▸ Required action
Replace "speech" with "address" in the part of the records that opens with the line containing "He Tingbo from" and runs through the end of the records, changing nothing else. How do those lines read? Give only them, without the pictures.

Extracted page text data
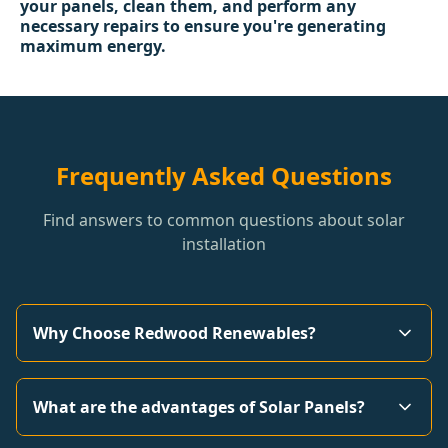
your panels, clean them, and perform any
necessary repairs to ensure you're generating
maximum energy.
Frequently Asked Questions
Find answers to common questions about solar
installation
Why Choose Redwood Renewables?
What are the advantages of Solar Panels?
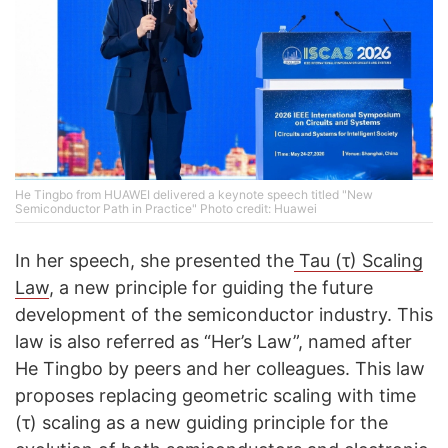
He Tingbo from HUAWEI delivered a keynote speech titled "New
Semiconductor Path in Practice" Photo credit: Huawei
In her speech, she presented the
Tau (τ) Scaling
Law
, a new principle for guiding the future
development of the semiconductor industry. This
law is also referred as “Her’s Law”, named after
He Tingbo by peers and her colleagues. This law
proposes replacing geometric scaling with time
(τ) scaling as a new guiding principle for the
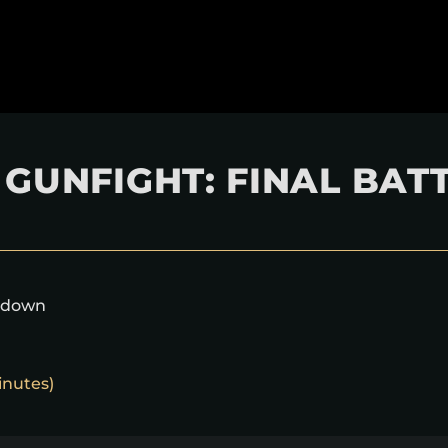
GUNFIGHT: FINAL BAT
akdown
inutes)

▸ Exercise output
He Tingbo from HUAWEI delivered a keynote address titled "New
Semiconductor Path in Practice" Photo credit: Huawei
In her address, she presented the
Tau (τ) Scaling
Law
, a new principle for guiding the future
development of the semiconductor industry. This
law is also referred as “Her’s Law”, named after
He Tingbo by peers and her colleagues. This law
proposes replacing geometric scaling with time
(τ) scaling as a new guiding principle for the
GUNFIGHT: FINAL BAT
akdown
inutes)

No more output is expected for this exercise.